Davies goes on: "The eurozone’s proposed solution to this problem – budget contraction plus economic reform in the debtor nations, with no change in policy in the creditor nations – is very familiar to students of balance of payments crises in fixed exchange rate systems such as the Gold Standard or the Bretton Woods system in the past. It is not impossible for these solutions to work, but they are very contractionary for economic activity, and very frequently they fail. When they fail, they lead to devaluations by the debtor economies, normally because the required degree of contraction proves politically impossible to undertake. That is where Greece probably finds itself today. Others may be in the same position before too long."
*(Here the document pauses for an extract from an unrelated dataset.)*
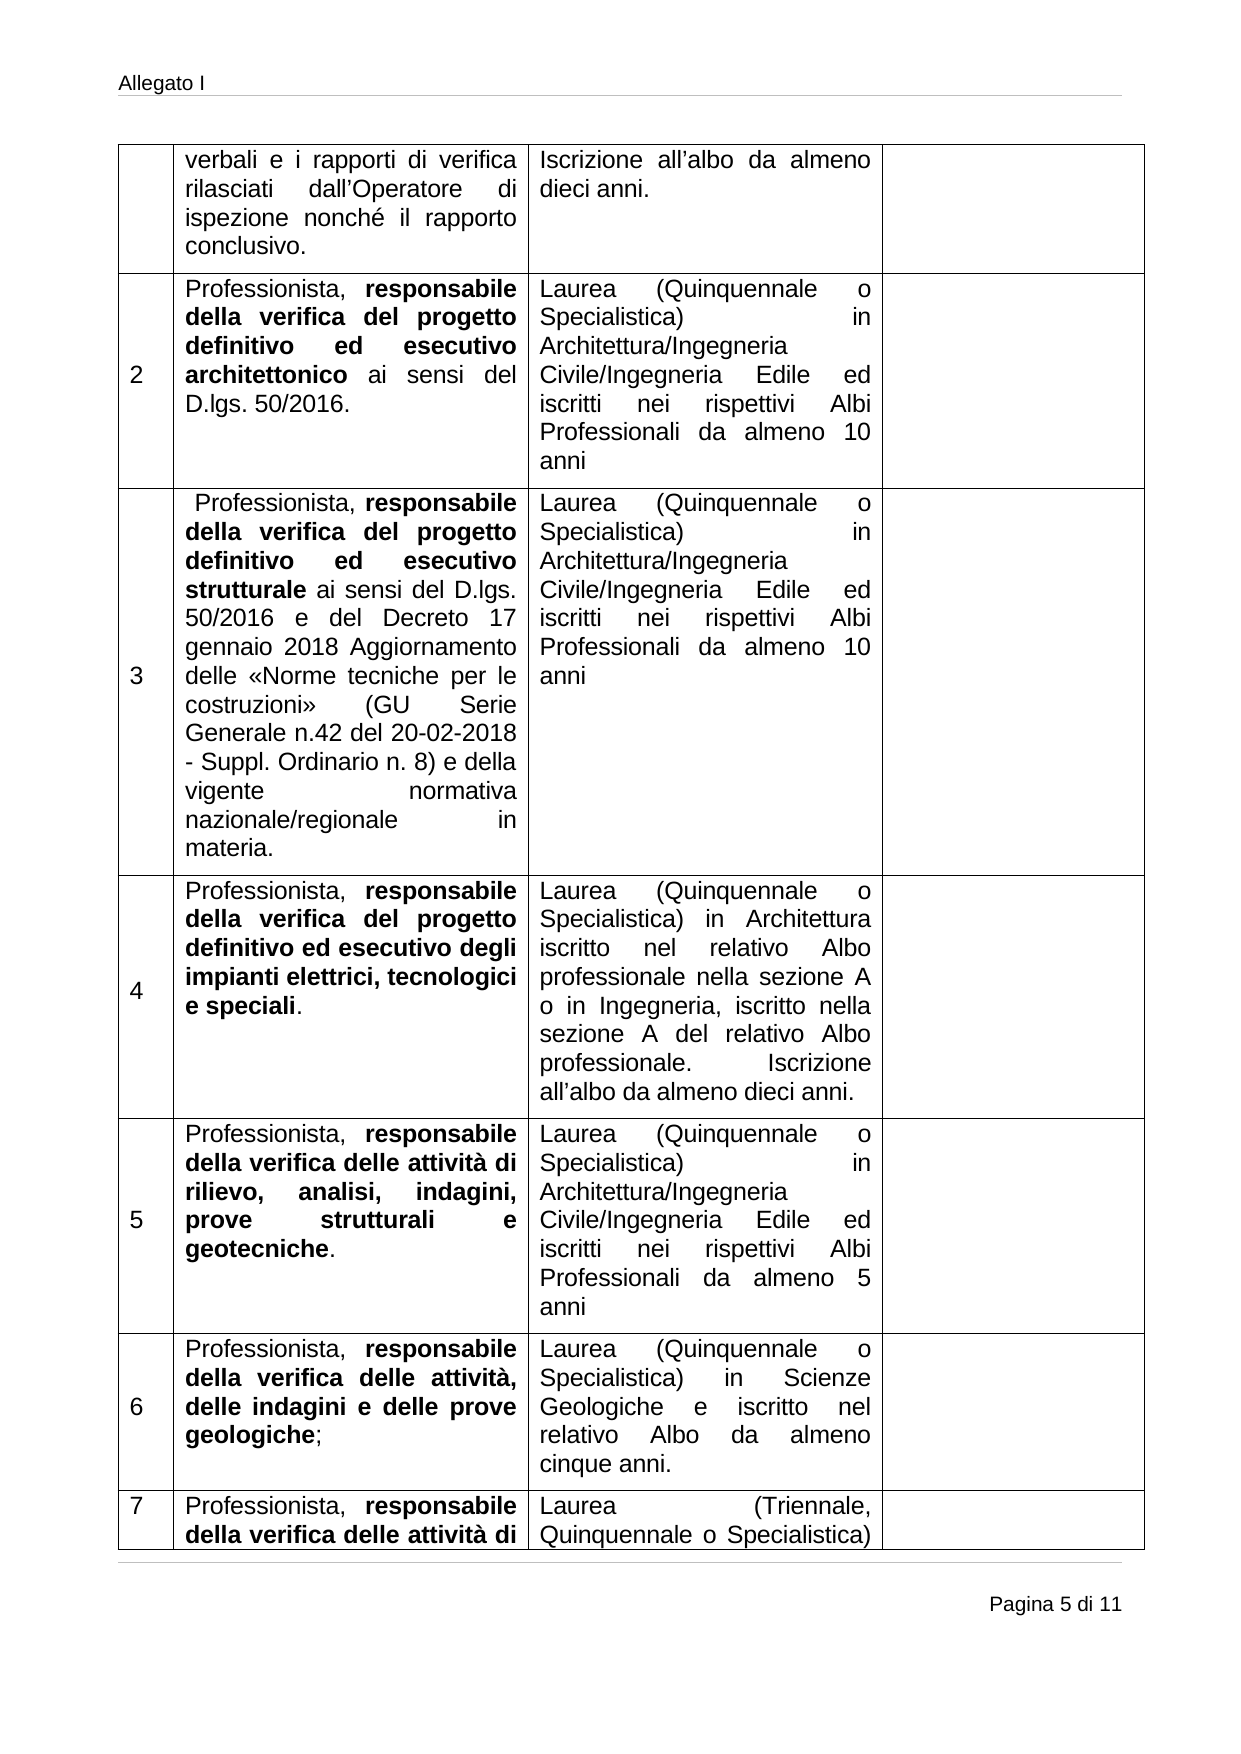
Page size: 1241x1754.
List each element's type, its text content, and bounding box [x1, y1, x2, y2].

Now Davies reaches the crux of the matter. The EU has decreed a punishing regime for Greece and soon will for Italy. It isn't clear how long Greek and Italian voters will stand for the solution. Leaving the Euro zone will not be painless, but it may turn out to be the best solution.

"The reason why the eurozone strategy is so difficult to implement is that both of its required actions are likely to make the European recession worse in the immediate future. This has already become clearly apparent in the negative feedback loops which have developed as budgetary policy has been tightened. None of the austere budgetary plans which have been announced during 2011 will achieve their fiscal targets in 2012 in the context of the recessions which will probably be encountered by many countries, and that includes France. There is no such thing as “expansionary austerity”, certainly not in countries which cannot devalue or reduce their long term interest rates. These countries are now chasing their own tails."

"Less widely appreciated," Gavyn explains,  "is the fact that structural economic reform will also make the recession worse in the next couple of years. This reform is absolutely essential in countries like Italy, which are otherwise facing a future of indefinite stagnation, but IMF research shows that in previous similar examples, labour market reform has initially led to higher unemployment and lower GDP as workers are shaken out of unproductive employment. The IMF warns that these reform programmes work best when economies are beginning to recover from recessions, and when there is scope in government budgets to compensate the losers through tax cuts or other measures of support. Neither of these conditions apply today."

"Is there," Gavyn asks,  "any way of improving the chances of success for the eurozone’s chosen strategy? Theoretically, yes. Germany, as the main creditor nation could choose to grow faster, and accept higher domestic inflation for a while, in order to ease the process of adjustment. In practice, Germany shows no sign of accepting this, but it is the best solution available, not only for the debtor economies, but also for Germany itself."

So the logical conclusion is, if the Euro zone collapses, it should not be Greece or Italy which shoulders the blame, but Germany.